Principal coordinate analyses (PCoA) plots of unweighted UniFrac (A) and Bray-Curtis dissimilarity (B) based on operational taxonomical units from SHIME samples as visualized by treatment periods and SHIME, with ellipses indicating 80% confidence interval. The labels indicate the SHIME and treatment period. For example, S1T1 indicates that the light blue samples are for the first treatment period of SHIME 1. Each SHIME is represented by a different color and treatment periods are differentiated by the shade of the color, i.e., light or dark shade. Significant differences in groups were calculated based on PERMANOVA and adjusted using the Benjamini-Hochberg false discovery rate (p < 0.05).

FIGURE 9

Heatmap of Spearman’s rank correlation coefficients of select metabolites and microbial genera between the control (A), LAB (B), and LAB + VGOS (C) treatments.
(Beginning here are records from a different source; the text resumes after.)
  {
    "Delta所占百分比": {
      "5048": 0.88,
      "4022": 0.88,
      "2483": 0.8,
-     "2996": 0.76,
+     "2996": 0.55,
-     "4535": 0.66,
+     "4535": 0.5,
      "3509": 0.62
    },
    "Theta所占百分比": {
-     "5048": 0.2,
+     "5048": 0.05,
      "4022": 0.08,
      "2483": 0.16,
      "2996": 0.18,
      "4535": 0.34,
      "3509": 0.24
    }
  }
Microbial genera are colored in green, and metabolites are colored in purple. A positive correlation indicates that when a microbial genera or metabolite becomes more or less abundant, so does the other feature. Conversely, a negative correlation indicates that when a genera or metabolite becomes less abundant, the other feature increases in abundance. Statistical significance is indicated by the asterisks after correction with Benjamini-Hochberg false discovery rate, *P < 0.05, **P < 0.01.